**記述課題 a**
下にあるザ・ブロードの記事について、次の問いに答えてください。
(i) 「ザ・ブロード」があるのは、どの州のどの都市のどのエリアですか。
(ii) ファッションブランド「シュプリーム」のロゴの元ネタは、誰の作品ですか。
(iii) 入場予約をしてくれたのは誰ですか。

*** 抜粋

5年経っても大行列! アメリカ現代美術の「ザ・ブロード」で、作品のドア...

5年経っても大行列! アメリカ現代美術の「ザ・ブロード」で、作品のドアップを撮ってきた。

5年経っても大行列! アメリカ現代美術の「ザ・ブロード」で、作品のドアップを撮ってきた。

ファッションブランド「シュプリーム」のロゴの元ネタ、バーバラ・クルーガーの作品。

皆さんにひとつお伺いしたいんですけども。

カリフォルニア州ロサンゼルスのダウンタウンエリアに、行くご予定あります !?


たぶん行く人少ないですよねえ。

誕生してまだ5年のこの美術館「ザ・ブロード」を私が訪れられて(入場予約してくれたPen編集部さんのおかげだー)、バラバラに観ていたスタッフとフロアで顔を合わせた瞬間に思わず、「幸せです!」と言ってしまったほどテンション上がってたとしても、単なる美術館紹介じゃ皆さんと面白さを共有できません。


そこで!

******
*** 入力データ

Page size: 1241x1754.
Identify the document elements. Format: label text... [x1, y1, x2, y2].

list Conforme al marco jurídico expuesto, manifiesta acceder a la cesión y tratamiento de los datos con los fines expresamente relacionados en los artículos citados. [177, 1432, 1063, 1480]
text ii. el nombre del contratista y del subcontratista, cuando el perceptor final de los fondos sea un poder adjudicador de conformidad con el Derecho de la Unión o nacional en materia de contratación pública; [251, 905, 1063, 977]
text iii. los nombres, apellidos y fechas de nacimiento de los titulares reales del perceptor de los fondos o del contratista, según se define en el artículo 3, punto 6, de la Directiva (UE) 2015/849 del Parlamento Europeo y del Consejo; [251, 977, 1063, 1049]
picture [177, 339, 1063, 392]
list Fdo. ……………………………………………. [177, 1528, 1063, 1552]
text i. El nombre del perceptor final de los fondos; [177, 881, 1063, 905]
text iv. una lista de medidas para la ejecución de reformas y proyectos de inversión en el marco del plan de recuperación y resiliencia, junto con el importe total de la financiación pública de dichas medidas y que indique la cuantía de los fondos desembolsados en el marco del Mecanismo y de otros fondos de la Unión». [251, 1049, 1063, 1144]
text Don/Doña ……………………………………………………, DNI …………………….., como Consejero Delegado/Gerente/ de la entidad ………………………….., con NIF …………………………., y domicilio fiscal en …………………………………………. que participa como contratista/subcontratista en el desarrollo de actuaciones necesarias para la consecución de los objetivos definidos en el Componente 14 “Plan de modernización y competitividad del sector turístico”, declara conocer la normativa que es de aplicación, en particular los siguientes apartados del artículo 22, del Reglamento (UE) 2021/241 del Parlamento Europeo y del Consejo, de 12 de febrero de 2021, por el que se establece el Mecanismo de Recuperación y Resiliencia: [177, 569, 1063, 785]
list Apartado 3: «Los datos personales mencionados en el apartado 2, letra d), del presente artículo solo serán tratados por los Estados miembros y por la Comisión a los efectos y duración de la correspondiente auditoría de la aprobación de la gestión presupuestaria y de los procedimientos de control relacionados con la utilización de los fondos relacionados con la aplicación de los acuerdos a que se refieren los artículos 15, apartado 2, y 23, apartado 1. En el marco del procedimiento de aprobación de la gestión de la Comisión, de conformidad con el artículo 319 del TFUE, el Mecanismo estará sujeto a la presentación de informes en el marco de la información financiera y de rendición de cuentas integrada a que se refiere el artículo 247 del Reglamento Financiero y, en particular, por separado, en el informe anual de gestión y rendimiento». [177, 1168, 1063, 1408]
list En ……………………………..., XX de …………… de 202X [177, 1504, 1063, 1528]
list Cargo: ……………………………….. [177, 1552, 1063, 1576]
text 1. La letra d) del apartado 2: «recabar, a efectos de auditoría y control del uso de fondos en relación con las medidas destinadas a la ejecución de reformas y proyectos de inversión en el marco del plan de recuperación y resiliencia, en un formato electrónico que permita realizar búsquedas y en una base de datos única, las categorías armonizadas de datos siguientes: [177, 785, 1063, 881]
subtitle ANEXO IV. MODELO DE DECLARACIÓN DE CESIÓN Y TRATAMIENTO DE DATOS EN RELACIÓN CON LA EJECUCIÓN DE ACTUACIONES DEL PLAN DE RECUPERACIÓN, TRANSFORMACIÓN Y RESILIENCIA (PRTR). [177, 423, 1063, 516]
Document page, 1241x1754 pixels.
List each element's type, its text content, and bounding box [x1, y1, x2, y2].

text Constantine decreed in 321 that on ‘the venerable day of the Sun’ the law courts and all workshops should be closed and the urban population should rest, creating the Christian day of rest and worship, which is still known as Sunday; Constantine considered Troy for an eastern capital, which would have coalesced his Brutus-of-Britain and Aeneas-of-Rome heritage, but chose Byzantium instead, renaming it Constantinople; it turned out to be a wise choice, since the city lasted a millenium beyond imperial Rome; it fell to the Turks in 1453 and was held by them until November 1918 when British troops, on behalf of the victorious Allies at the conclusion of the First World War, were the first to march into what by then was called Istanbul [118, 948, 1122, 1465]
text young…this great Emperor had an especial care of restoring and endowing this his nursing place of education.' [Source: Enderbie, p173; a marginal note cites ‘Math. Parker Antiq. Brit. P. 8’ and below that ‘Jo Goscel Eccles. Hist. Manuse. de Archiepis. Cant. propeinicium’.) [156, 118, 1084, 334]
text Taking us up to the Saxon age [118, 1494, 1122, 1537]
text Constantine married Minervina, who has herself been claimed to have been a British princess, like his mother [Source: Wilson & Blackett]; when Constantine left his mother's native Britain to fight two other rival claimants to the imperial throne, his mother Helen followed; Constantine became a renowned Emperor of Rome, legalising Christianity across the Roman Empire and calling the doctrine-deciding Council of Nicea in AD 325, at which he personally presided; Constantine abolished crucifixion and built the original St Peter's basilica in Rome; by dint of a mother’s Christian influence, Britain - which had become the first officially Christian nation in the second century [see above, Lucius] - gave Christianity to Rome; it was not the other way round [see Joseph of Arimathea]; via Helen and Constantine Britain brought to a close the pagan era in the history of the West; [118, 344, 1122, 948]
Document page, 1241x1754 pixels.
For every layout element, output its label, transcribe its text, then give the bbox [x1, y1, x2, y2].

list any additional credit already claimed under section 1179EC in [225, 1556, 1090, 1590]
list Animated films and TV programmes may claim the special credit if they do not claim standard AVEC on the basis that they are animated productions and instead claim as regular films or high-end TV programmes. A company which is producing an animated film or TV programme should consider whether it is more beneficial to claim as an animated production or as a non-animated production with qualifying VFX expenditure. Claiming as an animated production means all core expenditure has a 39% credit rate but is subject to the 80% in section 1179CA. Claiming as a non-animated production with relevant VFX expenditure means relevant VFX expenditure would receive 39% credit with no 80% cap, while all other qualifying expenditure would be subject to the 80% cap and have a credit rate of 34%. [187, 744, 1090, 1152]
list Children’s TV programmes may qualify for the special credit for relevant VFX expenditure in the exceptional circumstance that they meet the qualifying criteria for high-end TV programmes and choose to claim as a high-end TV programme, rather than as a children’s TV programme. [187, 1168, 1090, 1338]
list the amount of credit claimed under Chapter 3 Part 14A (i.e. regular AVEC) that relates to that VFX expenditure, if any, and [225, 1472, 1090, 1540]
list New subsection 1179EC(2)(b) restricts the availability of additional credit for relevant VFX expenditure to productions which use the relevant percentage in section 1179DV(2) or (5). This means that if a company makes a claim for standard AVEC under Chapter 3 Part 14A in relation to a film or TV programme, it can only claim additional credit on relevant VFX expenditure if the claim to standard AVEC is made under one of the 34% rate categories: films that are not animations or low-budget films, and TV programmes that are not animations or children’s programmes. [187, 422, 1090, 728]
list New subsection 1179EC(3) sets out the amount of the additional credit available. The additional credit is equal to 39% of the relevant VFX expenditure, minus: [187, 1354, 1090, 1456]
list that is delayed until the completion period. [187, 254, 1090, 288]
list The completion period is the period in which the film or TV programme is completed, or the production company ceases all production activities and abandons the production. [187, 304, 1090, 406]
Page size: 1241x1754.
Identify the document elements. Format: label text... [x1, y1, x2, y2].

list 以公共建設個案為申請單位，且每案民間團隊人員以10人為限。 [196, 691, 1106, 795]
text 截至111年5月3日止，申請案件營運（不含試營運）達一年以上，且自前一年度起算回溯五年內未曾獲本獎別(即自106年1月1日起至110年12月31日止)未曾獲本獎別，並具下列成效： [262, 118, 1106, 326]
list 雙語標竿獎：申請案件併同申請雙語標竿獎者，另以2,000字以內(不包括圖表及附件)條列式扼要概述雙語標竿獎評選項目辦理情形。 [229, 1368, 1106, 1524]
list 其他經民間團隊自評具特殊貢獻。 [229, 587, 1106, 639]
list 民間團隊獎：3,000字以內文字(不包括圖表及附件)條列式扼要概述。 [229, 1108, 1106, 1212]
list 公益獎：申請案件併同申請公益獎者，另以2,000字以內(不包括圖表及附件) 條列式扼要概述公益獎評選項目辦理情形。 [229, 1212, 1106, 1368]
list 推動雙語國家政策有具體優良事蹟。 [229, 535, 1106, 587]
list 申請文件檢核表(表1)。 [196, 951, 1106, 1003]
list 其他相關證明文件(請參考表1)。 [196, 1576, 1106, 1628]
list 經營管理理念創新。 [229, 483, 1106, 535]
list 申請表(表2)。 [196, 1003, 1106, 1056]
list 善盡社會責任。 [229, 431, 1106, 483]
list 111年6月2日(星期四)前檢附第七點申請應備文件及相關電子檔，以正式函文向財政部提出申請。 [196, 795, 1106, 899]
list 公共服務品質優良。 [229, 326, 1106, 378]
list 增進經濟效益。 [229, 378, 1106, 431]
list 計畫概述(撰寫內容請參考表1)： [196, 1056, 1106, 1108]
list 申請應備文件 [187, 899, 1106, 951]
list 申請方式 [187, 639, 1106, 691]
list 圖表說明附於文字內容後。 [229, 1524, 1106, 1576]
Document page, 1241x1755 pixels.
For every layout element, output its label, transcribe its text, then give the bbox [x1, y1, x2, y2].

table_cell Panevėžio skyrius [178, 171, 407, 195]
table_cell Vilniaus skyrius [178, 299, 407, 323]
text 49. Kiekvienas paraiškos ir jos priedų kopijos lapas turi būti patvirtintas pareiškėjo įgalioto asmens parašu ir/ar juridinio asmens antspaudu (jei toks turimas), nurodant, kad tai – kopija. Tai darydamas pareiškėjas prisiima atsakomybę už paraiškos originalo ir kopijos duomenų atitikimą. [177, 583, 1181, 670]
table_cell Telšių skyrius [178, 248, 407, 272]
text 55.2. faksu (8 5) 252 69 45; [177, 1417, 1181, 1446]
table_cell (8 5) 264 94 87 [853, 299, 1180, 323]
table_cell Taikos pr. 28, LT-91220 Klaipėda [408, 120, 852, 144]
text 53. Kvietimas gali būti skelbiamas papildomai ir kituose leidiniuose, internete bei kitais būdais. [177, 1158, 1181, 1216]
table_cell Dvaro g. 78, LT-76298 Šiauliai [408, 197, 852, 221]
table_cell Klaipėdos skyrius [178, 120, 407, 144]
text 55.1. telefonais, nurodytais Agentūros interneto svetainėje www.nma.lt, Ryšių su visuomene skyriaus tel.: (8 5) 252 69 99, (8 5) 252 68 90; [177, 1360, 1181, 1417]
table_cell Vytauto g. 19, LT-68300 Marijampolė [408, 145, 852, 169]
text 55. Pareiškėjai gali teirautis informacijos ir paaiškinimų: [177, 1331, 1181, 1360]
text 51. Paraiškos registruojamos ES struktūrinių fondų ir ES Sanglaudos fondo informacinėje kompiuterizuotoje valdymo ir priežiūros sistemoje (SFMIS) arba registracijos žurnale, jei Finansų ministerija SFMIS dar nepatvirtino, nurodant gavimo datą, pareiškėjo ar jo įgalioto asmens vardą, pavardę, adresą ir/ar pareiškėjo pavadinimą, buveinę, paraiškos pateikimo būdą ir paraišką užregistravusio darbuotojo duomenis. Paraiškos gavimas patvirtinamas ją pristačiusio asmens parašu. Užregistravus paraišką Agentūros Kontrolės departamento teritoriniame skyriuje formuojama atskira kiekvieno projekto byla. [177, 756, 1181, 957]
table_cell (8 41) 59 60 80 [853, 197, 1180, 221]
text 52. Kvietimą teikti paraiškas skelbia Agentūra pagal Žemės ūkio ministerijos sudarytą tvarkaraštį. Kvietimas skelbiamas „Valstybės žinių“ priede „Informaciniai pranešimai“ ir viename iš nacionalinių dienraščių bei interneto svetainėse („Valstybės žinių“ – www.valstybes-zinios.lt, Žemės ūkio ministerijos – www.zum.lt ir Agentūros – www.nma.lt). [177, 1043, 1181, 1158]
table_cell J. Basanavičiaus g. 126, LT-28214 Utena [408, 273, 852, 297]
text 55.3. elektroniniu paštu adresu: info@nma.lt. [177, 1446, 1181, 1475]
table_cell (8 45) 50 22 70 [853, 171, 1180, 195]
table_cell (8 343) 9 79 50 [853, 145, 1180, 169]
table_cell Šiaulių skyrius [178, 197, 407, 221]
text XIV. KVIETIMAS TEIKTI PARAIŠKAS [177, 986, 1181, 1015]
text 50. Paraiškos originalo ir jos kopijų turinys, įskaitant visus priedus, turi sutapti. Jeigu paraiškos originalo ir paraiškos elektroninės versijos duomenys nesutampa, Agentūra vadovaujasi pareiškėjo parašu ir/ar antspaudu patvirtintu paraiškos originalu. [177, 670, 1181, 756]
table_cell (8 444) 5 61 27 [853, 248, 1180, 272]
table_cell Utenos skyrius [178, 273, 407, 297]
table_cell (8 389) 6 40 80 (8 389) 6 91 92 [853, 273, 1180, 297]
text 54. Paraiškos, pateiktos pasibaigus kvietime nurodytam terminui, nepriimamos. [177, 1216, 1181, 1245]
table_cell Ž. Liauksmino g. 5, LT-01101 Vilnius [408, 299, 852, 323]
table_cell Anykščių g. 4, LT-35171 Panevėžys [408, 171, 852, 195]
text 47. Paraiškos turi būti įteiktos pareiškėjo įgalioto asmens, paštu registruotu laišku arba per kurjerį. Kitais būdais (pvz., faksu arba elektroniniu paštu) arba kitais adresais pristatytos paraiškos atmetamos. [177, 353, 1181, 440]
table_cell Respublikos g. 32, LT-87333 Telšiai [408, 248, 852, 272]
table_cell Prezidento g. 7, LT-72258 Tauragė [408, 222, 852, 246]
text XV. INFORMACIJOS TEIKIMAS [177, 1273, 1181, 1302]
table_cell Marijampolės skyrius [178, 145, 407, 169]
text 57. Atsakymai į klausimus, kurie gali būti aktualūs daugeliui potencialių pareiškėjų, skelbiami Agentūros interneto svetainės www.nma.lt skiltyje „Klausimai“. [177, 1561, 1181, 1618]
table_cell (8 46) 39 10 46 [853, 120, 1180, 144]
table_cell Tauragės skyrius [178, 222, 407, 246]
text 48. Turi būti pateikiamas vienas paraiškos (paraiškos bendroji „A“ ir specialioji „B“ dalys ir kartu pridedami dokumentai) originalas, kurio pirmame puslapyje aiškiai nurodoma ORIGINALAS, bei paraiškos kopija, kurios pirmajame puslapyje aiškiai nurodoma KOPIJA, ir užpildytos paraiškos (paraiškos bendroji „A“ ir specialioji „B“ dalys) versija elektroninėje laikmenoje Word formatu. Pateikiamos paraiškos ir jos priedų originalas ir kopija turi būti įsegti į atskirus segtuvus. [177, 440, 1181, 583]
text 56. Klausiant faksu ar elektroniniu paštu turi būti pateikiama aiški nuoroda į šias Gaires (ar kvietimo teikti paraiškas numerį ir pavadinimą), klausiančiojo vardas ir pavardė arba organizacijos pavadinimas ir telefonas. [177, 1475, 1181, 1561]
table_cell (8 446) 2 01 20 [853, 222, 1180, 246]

******

**記述課題 b**
上の行のうち、文字列「arba」を含む行はいくつありますか。大文字と小文字は区別し、数だけを答えてください。

**課題の解答 a**
(i) カリフォルニア州ロサンゼルスのダウンタウンエリア
(ii) バーバラ・クルーガーの作品
(iii) Pen編集部

**課題の解答 b**
3